Sunday, October 03, 2004

"But I Want an Oompah-Loompah Now, Daddy!"

My husband and I recently took a long weekend to go visit my family for the first time since out wedding. We took our pictures to show everyone and spent every day visiting with a different configuration of relatives.

We had dinner at my parents' house one evening with my parents, my aunt and uncle, and my grandparents. After dinner my aunt and uncle and I were sitting in the living room, looking at pictures and reading magazines between snippets of conversation. Very relaxed and comfy. I flipped through a National Geographic magazine lying on the table next to me. It was the September 2004 issue, with many articles focusing on the effects of global climate change.

I made a comment about the article I was reading. My aunt, a very conservative evangelical Christian, breezily replied, "Oh, well, I know the Lord's going to be coming back for us before too long anyway, so I'm not worried about it."

I really wish some Christian who holds that attitude could explain to me how they think it is consonant with the teaching of the man who warned, "If you have not been trustworthy in handling worldly wealth, who will trust you with true riches? And if you have not been trustworthy with someone else's property, who will give you property of your own?"* Don't you believe that humanity is to be a steward the earth, to care for it and nurture it not as a toy to use up and toss aside, but as a gift to be cared for and entrusted to God's other children when you are gone?

My aunt doesn't worry about that responsibility, because she feels certain that she's got a "get out of jail free" card--the Rapture! Hey, Jesus is going to come back any day now, and that means she doesn't have to worry about having a good earth to pass on to the next generation! It never occurs to her that for two thousand years Christians have been expecting "the End," and every other generation has been mistaken in their guesses about its timing. She refuses to consider that she also might be wrong, that there might be another generation, or ten, or a hundred, before her Jesus returns with a shiny new earth to play with.

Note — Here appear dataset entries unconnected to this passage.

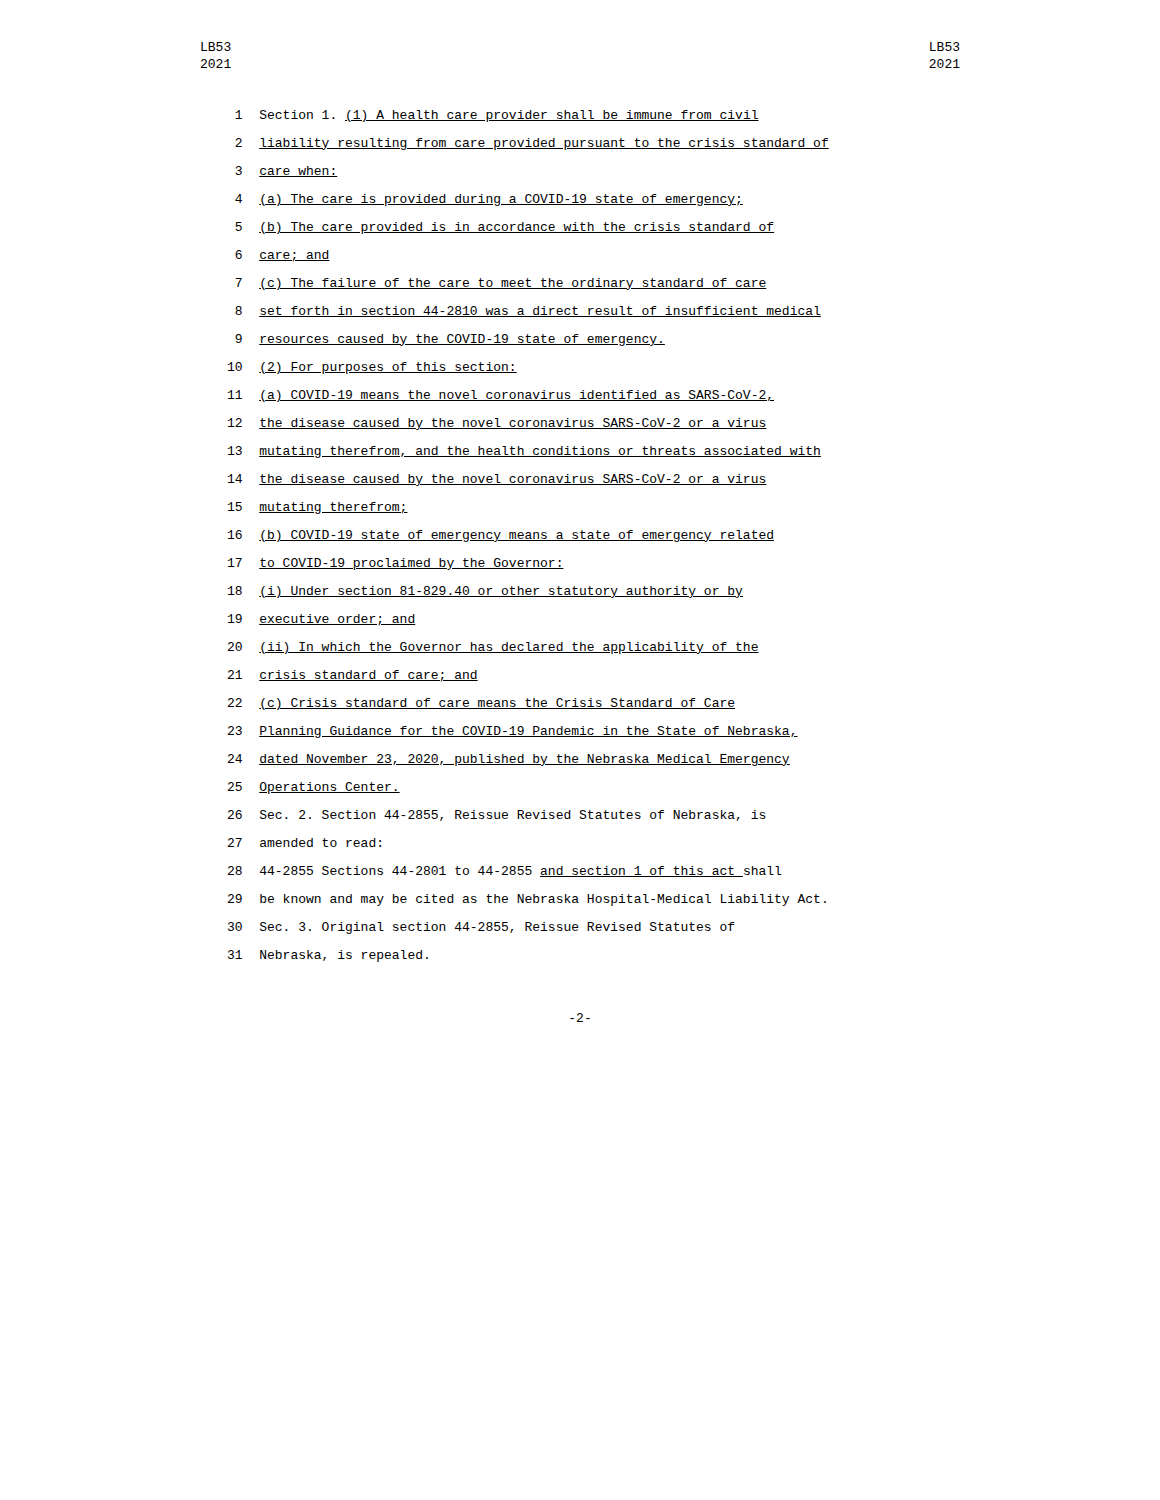LB53 2021
LB53 2021
| 1 | Section 1. (1) A health care provider shall be immune from civil |
| 2 | liability resulting from care provided pursuant to the crisis standard of |
| 3 | care when: |
| 4 | (a) The care is provided during a COVID-19 state of emergency; |
| 5 | (b) The care provided is in accordance with the crisis standard of |
| 6 | care; and |
| 7 | (c) The failure of the care to meet the ordinary standard of care |
| 8 | set forth in section 44-2810 was a direct result of insufficient medical |
| 9 | resources caused by the COVID-19 state of emergency. |
| 10 | (2) For purposes of this section: |
| 11 | (a) COVID-19 means the novel coronavirus identified as SARS-CoV-2, |
| 12 | the disease caused by the novel coronavirus SARS-CoV-2 or a virus |
| 13 | mutating therefrom, and the health conditions or threats associated with |
| 14 | the disease caused by the novel coronavirus SARS-CoV-2 or a virus |
| 15 | mutating therefrom; |
| 16 | (b) COVID-19 state of emergency means a state of emergency related |
| 17 | to COVID-19 proclaimed by the Governor: |
| 18 | (i) Under section 81-829.40 or other statutory authority or by |
| 19 | executive order; and |
| 20 | (ii) In which the Governor has declared the applicability of the |
| 21 | crisis standard of care; and |
| 22 | (c) Crisis standard of care means the Crisis Standard of Care |
| 23 | Planning Guidance for the COVID-19 Pandemic in the State of Nebraska, |
| 24 | dated November 23, 2020, published by the Nebraska Medical Emergency |
| 25 | Operations Center. |
| 26 | Sec. 2. Section 44-2855, Reissue Revised Statutes of Nebraska, is |
| 27 | amended to read: |
| 28 | 44-2855 Sections 44-2801 to 44-2855 and section 1 of this act shall |
| 29 | be known and may be cited as the Nebraska Hospital-Medical Liability Act. |
| 30 | Sec. 3. Original section 44-2855, Reissue Revised Statutes of |
| 31 | Nebraska, is repealed. |
-2-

Oh, Christian, explain this to me. Don't you talk a lot about family values and discipline, about responsibility and commitment? I hear a lot of Christians talk about the inadvisability of "handouts;" I hear them warn that people who get things for free tend to take those things for granted and misuse them. But then those Christians turn around and say, without a trace of irony, that it doesn't matter if species are going extinct, the ocean and the air becoming increasingly polluted and the earth struggling, "'cause we're gonna get a new earth any day now, just as soon as Jesus comes back! Hallelujah!"

Explain to me how you can say this without feeling like a greedy, spoiled child?